A privacy-focused analyst on X is making a straightforward point about Zcash: the supply that can actually move markets may be smaller than people assume.
The post starts with simple math. There are only around 16,000,000 ZEC in circulation. If roughly 31% of that supply is shielded (about 5,000,000+ coins), the argument is that those coins have lower “velocity,” meaning they tend to move less often. That leaves a little over 10,000,000 ZEC that is openly tradable.
From there, the analyst ties supply dynamics to price behavior. As ZEC price rises, tradable coins get “squeezed,” especially if exchanges are holding fewer coins that are readily available to sell. The projection in the post claims that around $1,000 per ZEC, the openly tradable supply could fall into the 8,000,000–9,000,000 range, leaving exchanges with only a thin layer of “free coins” to work with.
What you'll learn 👉
What the chart is trying to show
The image shared alongside the tweet is a stylized “market structure” chart with two lines moving in opposite directions.

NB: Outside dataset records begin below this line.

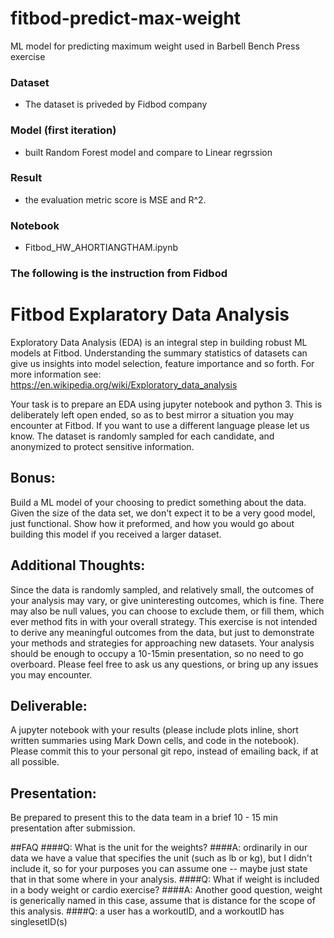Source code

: # fitbod-predict-max-weight
ML model for predicting maximum weight used in Barbell Bench Press exercise 

### Dataset
  - The dataset is priveded by Fidbod company

### Model (first iteration)
  - built Random Forest model and compare to Linear regrssion

### Result
  - the evaluation metric score is MSE and R^2.
   
### Notebook 
  - Fitbod_HW_AHORTIANGTHAM.ipynb
  
### The following is the instruction from Fidbod
# Fitbod Explaratory Data Analysis
Exploratory Data Analysis (EDA) is an integral step in building robust ML models at Fitbod. Understanding the summary statistics of datasets can give us insights into model selection, feature importance and so forth. For more information see: https://en.wikipedia.org/wiki/Exploratory_data_analysis

Your task is to prepare an EDA using jupyter notebook and python 3. This is deliberately left open ended, so as to best mirror a situation you may encounter at Fitbod. If you want to use a different language please let us know. The dataset is randomly sampled for each candidate, and anonymized to protect sensitive information.


## Bonus:
Build a ML model of your choosing to predict something about the data. Given the size of the data set, we don't expect it to be a very good model, just functional. Show how it preformed, and how you would go about building this model if you received a larger dataset.

## Additional Thoughts:
Since the data is randomly sampled, and relatively small, the outcomes of your analysis may vary, or give uninteresting outcomes, which is fine. There may also be null values, you can choose to exclude them, or fill them, which ever method fits in with your overall strategy. This exercise is not intended to derive any meaningful outcomes from the data, but just to demonstrate your methods and strategies for approaching new datasets. Your analysis should be enough to occupy a 10-15min presentation, so no need to go overboard. Please feel free to ask us any questions, or bring up any issues you may encounter.

## Deliverable: 
A jupyter notebook with your results (please include plots inline, short written summaries using Mark Down cells, and code in the notebook). Please commit this to your personal git repo, instead of emailing back, if at all possible. 

## Presentation: 
Be prepared to present this to the data team in a brief 10 - 15 min presentation after submission.

##FAQ
####Q: What is the unit for the weights?
####A: ordinarily in our data we have a value that specifies the unit (such as lb or kg), but I didn't include it, so for your purposes you can assume one -- maybe just state that in that some where in your analysis.
####Q: What if weight is included in a body weight or cardio exercise?
####A: Another good question, weight is generically named in this case, assume that is distance for the scope of this analysis. 
####Q: a user has a workoutID, and a workoutID has singlesetID(s)
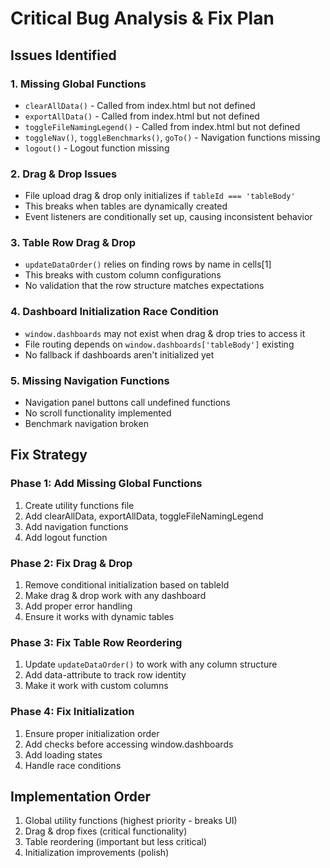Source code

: # Critical Bug Analysis & Fix Plan

## Issues Identified

### 1. **Missing Global Functions**
- `clearAllData()` - Called from index.html but not defined
- `exportAllData()` - Called from index.html but not defined  
- `toggleFileNamingLegend()` - Called from index.html but not defined
- `toggleNav()`, `toggleBenchmarks()`, `goTo()` - Navigation functions missing
- `logout()` - Logout function missing

### 2. **Drag & Drop Issues**
- File upload drag & drop only initializes if `tableId === 'tableBody'`
- This breaks when tables are dynamically created
- Event listeners are conditionally set up, causing inconsistent behavior

### 3. **Table Row Drag & Drop**
- `updateDataOrder()` relies on finding rows by name in cells[1]
- This breaks with custom column configurations
- No validation that the row structure matches expectations

### 4. **Dashboard Initialization Race Condition**
- `window.dashboards` may not exist when drag & drop tries to access it
- File routing depends on `window.dashboards['tableBody']` existing
- No fallback if dashboards aren't initialized yet

### 5. **Missing Navigation Functions**
- Navigation panel buttons call undefined functions
- No scroll functionality implemented
- Benchmark navigation broken

## Fix Strategy

### Phase 1: Add Missing Global Functions
1. Create utility functions file
2. Add clearAllData, exportAllData, toggleFileNamingLegend
3. Add navigation functions
4. Add logout function

### Phase 2: Fix Drag & Drop
1. Remove conditional initialization based on tableId
2. Make drag & drop work with any dashboard
3. Add proper error handling
4. Ensure it works with dynamic tables

### Phase 3: Fix Table Row Reordering
1. Update `updateDataOrder()` to work with any column structure
2. Add data-attribute to track row identity
3. Make it work with custom columns

### Phase 4: Fix Initialization
1. Ensure proper initialization order
2. Add checks before accessing window.dashboards
3. Add loading states
4. Handle race conditions

## Implementation Order
1. Global utility functions (highest priority - breaks UI)
2. Drag & drop fixes (critical functionality)
3. Table reordering (important but less critical)
4. Initialization improvements (polish)
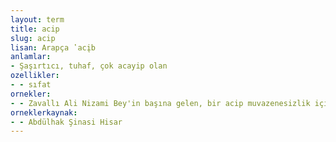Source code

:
 ```yaml
---
layout: term
title: acip
slug: acip
lisan: Arapça ʽacįb
anlamlar:
- Şaşırtıcı, tuhaf, çok acayip olan
ozellikler:
- - sıfat
ornekler:
- - Zavallı Ali Nizami Bey'in başına gelen, bir acip muvazenesizlik içinde gene hususi bir muvazeneye varmaktan ibaret değil.
orneklerkaynak:
- - Abdülhak Şinasi Hisar
---
```

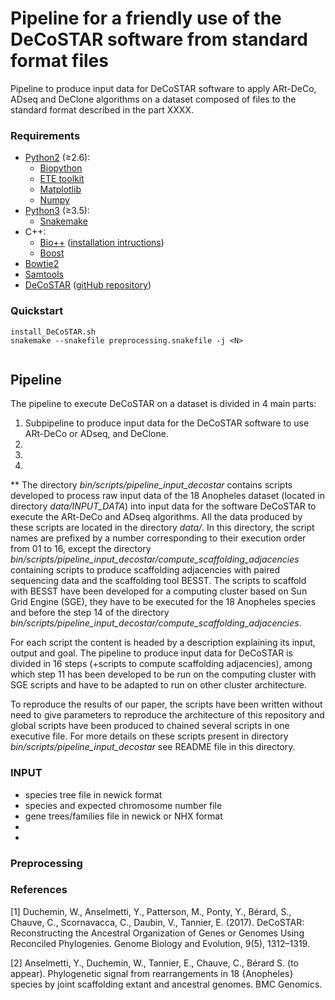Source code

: Pipeline for a friendly use of the DeCoSTAR software from standard format files
=====

Pipeline to produce input data for DeCoSTAR software to apply ARt-DeCo, ADseq and DeClone algorithms on a dataset composed of files to the standard format described in the part XXXX.


### Requirements

* [Python2](https://www.python.org/.) (≥2.6):
	* [Biopython](http://biopython.org/) 
	* [ETE toolkit](http://etetoolkit.org/)
	* [Matplotlib](https://matplotlib.org/)
	* [Numpy](http://www.numpy.org/)
* [Python3](https://www.python.org/.) (≥3.5):
	* [Snakemake](http://snakemake.readthedocs.io/en/stable/)
* C++:
	* [Bio++](http://biopp.univ-montp2.fr/wiki/index.php/Main_Page) ([installation intructions](http://biopp.univ-montp2.fr/wiki/index.php/Installation))
	* [Boost](www.boost.org)
* [Bowtie2](http://bowtie-bio.sourceforge.net/bowtie2/index.shtml)
* [Samtools](http://samtools.sourceforge.net/)
* [DeCoSTAR](http://pbil.univ-lyon1.fr/software/DeCoSTAR/index.html) ([gitHub repository](https://github.com/WandrilleD/DeCoSTAR))

### Quickstart ###

```
install_DeCoSTAR.sh
snakemake --snakefile preprocessing.snakefile -j <N>


```

## Pipeline
The pipeline to execute DeCoSTAR on a dataset is divided in 4 main parts:
1) Subpipeline to produce input data for the DeCoSTAR software to use ARt-DeCo or ADseq, and DeClone. 
2) 
3)
4) 


** The directory *bin/scripts/pipeline_input_decostar* contains scripts developed to process raw input data of the 18 Anopheles dataset (located in directory *data/INPUT_DATA*) into input data for the software DeCoSTAR to execute the ARt-DeCo and ADseq algorithms. All the data produced by these scripts are located in the directory *data/*. In this directory, the script names are prefixed by a number corresponding to their execution order from 01 to 16, except the directory *bin/scripts/pipeline_input_decostar/compute_scaffolding_adjacencies* containing scripts to produce scaffolding adjacencies with paired sequencing data and the scaffolding tool BESST. The scripts to scaffold with BESST have been developed for a computing cluster based on Sun Grid Engine (SGE), they have to be executed for the 18 Anopheles species and before the step 14 of the directory *bin/scripts/pipeline_input_decostar/compute_scaffolding_adjacencies*.

For each script the content is headed by a description explaining its input, output and goal. The pipeline to produce input data for DeCoSTAR is divided in 16 steps (+scripts to compute scaffolding adjacencies), among which step 11 has been developed to be run on the computing cluster with SGE scripts and have to be adapted to run on other cluster architecture.

To reproduce the results of our paper, the scripts have been written without need to give parameters to reproduce the architecture of this repository and global scripts have been produced to chained several scripts in one executive file. For more details on these scripts present in directory *bin/scripts/pipeline_input_decostar* see README file in this directory.




### INPUT
* species tree file in newick format
* species and expected chromosome number file 
* gene trees/families file in newick or NHX format
* 
*








### Preprocessing






### References
[1] Duchemin, W., Anselmetti, Y., Patterson, M., Ponty, Y., Bérard, S., Chauve, C., Scornavacca, C., Daubin, V., Tannier, E. (2017). DeCoSTAR: Reconstructing the Ancestral Organization of Genes or Genomes Using Reconciled Phylogenies. Genome Biology and Evolution, 9(5), 1312–1319.

[2] Anselmetti, Y., Duchemin, W., Tannier, E., Chauve, C., Bérard S. (to appear). Phylogenetic signal from rearrangements in 18 {Anopheles} species by joint scaffolding extant and ancestral genomes. BMC Genomics.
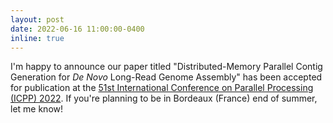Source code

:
 ```yaml
---
layout: post
date: 2022-06-16 11:00:00-0400
inline: true
---
```


I'm happy to announce our paper titled "Distributed-Memory Parallel Contig Generation for *De Novo* Long-Read Genome Assembly" has been accepted for publication at the [51st International Conference on Parallel Processing (ICPP) 2022](https://icpp22.gitlabpages.inria.fr/). If you're planning to be in Bordeaux (France) end of summer, let me know!
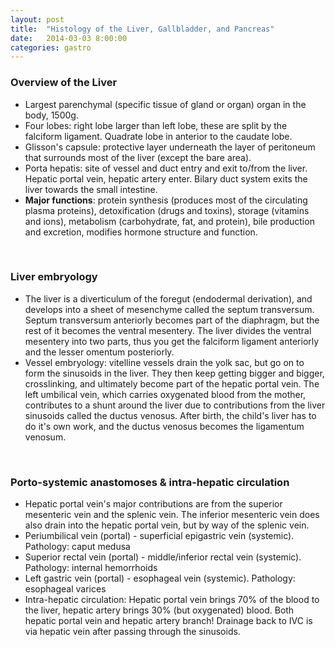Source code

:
 ```yaml
---
layout: post
title:  "Histology of the Liver, Gallbladder, and Pancreas"
date:   2014-03-03 8:00:00
categories: gastro
---
```


### Overview of the Liver
- Largest parenchymal (specific tissue of gland or organ) organ in the body, 1500g.
- Four lobes: right lobe larger than left lobe, these are split by the falciform ligament. Quadrate lobe in anterior to the caudate lobe.
- Glisson's capsule: protective layer underneath the layer of peritoneum that surrounds most of the liver (except the bare area).
- Porta hepatis: site of vessel and duct entry and exit to/from the liver. Hepatic portal vein, hepatic artery enter. Bilary duct system exits the liver towards the small intestine.
- **Major functions**: protein synthesis (produces most of the circulating plasma proteins), detoxification (drugs and toxins), storage (vitamins and ions), metabolism (carbohydrate, fat, and protein), bile production and excretion, modifies hormone structure and function.

<span><br></span>

### Liver embryology
- The liver is a diverticulum of the foregut (endodermal derivation), and develops into a sheet of mesenchyme called the septum transversum. Septum transversum anteriorly becomes part of the diaphragm, but the rest of it becomes the ventral mesentery. The liver divides the ventral mesentery into two parts, thus you get the falciform ligament anteriorly and the lesser omentum posteriorly.
- Vessel embryology: vitelline vessels drain the yolk sac, but go on to form the sinusoids in the liver. They then keep getting bigger and bigger, crosslinking, and ultimately become part of the hepatic portal vein. The left umbilical vein, which carries oxygenated blood from the mother, contributes to a shunt around the liver due to contributions from the liver sinusoids called the ductus venosus. After birth, the child's liver has to do it's own work, and the ductus venosus becomes the ligamentum venosum. 

<span><br></span>

### Porto-systemic anastomoses & intra-hepatic circulation
- Hepatic portal vein's major contributions are from the superior mesenteric vein and the splenic vein. The inferior mesenteric vein does also drain into the hepatic portal vein, but by way of the splenic vein.
- Periumbilical vein (portal) - superficial epigastric vein (systemic). Pathology: caput medusa
- Superior rectal vein (portal) - middle/inferior rectal vein (systemic). Pathology: internal hemorrhoids
- Left gastric vein (portal) - esophageal vein (systemic). Pathology: esophageal varices
- Intra-hepatic circulation: Hepatic portal vein brings 70% of the blood to the liver, hepatic artery brings 30% (but oxygenated) blood. Both hepatic portal vein and hepatic artery branch! Drainage back to IVC is via hepatic vein after passing through the sinusoids.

The solid line labeled “ZEC PRICE ↑” slopes upward over time, moving from roughly the low $100s area toward $1,000+ in the right-side projection zone. The dashed line labeled “TRADABLE SUPPLY ↓” trends downward over the same period, dropping from the 12,000,000+ range toward the 9,000,000–10,000,000 range on the right-side axis, which is marked in “millions of ZEC.”

In plain terms, the chart is presenting a thesis: if ZEC demand pushes price higher while fewer coins remain readily tradable, price moves can become sharper because liquidity is thinner.
Is the “supply squeeze” logic fair?
The core idea is reasonable: markets move more aggressively when order books are thin and supply is tight. If exchange inventories fall while demand picks up, even modest buy pressure can move price faster than expected.
But the key word is “if,” because this thesis leans heavily on assumptions.
Shielded coins are not permanently locked. They can be moved back into transparent form, and holders can decide to sell at any time. In other words, “lower velocity” is real as a behavioral claim, but it is not a hard supply cap.
Exchange balances also change quickly. Coins flow on and off venues based on volatility, funding rates, and short-term positioning. A squeeze narrative can look powerful on a chart, then fade the moment liquidity returns.
Read also: Litecoin Could Overtake Zcash as the Go-To Privacy Coin, Says Crypto Expert
What would make this thesis more believable
This kind of view becomes more credible when multiple data points line up at the same time.
One is persistent growth in shielded usage, not just a one-off spike. Another is sustained declines in exchange balances across major venues. A third is rising spot demand that is not purely driven by leverage.
If those inputs trend in the same direction, the “shrinking tradable supply” story holds together better. If they do not, the chart stays a clean visual, but it remains a projection rather than a market fact.
The takeaway
The analyst’s post is basically a warning against assuming ZEC has deep liquidity just because the market cap looks large enough. The chart frames Zcash as a market where tradable supply can tighten while price climbs, which can amplify upside moves but also increase volatility.
The thesis is worth tracking, especially in a market where privacy narratives can return quickly. But it should be treated as a scenario, not a guarantee, because tradable supply can expand again the moment holders decide to rotate coins back onto exchanges.